**** Data shown ****

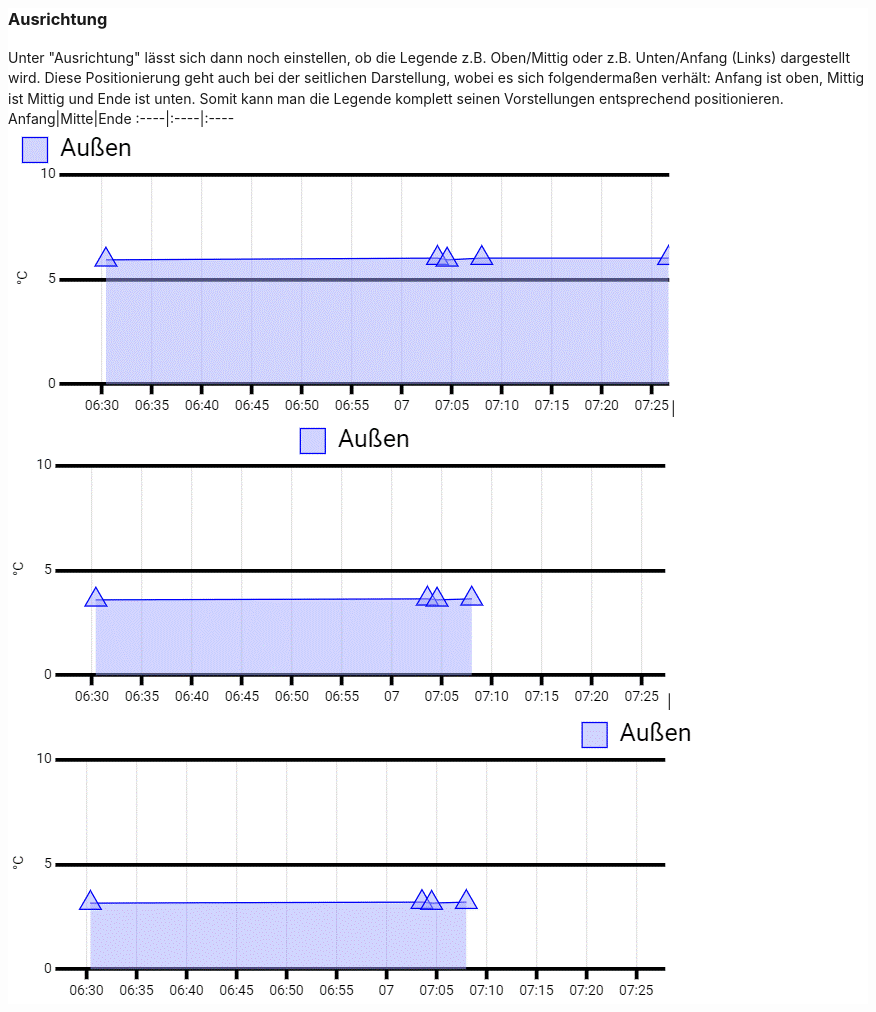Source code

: ### Ausrichtung
Unter "Ausrichtung" lässt sich dann noch einstellen, ob die Legende z.B. Oben/Mittig oder z.B. Unten/Anfang (Links) dargestellt wird. Diese Positionierung geht auch bei der seitlichen Darstellung, wobei es sich folgendermaßen verhält: Anfang ist oben, Mittig ist Mittig und Ende ist unten. Somit kann man die Legende komplett seinen Vorstellungen entsprechend positionieren.
Anfang|Mitte|Ende
:----|:----|:----
<img src="https://raw.githubusercontent.com/Acer90/SymconModule/master/docs/images/chart_legende_anfang.gif" />|<img src="https://raw.githubusercontent.com/Acer90/SymconModule/master/docs/images/chart_legende_mittig.gif" />|<img src="https://raw.githubusercontent.com/Acer90/SymconModule/master/docs/images/chart_legende_ende.gif" />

****

** What the task requires **
Reproduce the source text in the material above character for character. Leave the pictures out of your answer.

** Answer area **
Source code

: ### Ausrichtung
Unter "Ausrichtung" lässt sich dann noch einstellen, ob die Legende z.B. Oben/Mittig oder z.B. Unten/Anfang (Links) dargestellt wird. Diese Positionierung geht auch bei der seitlichen Darstellung, wobei es sich folgendermaßen verhält: Anfang ist oben, Mittig ist Mittig und Ende ist unten. Somit kann man die Legende komplett seinen Vorstellungen entsprechend positionieren.
Anfang|Mitte|Ende
:----|:----|:----
<img src="https://raw.githubusercontent.com/Acer90/SymconModule/master/docs/images/chart_legende_anfang.gif" />|<img src="https://raw.githubusercontent.com/Acer90/SymconModule/master/docs/images/chart_legende_mittig.gif" />|<img src="https://raw.githubusercontent.com/Acer90/SymconModule/master/docs/images/chart_legende_ende.gif" />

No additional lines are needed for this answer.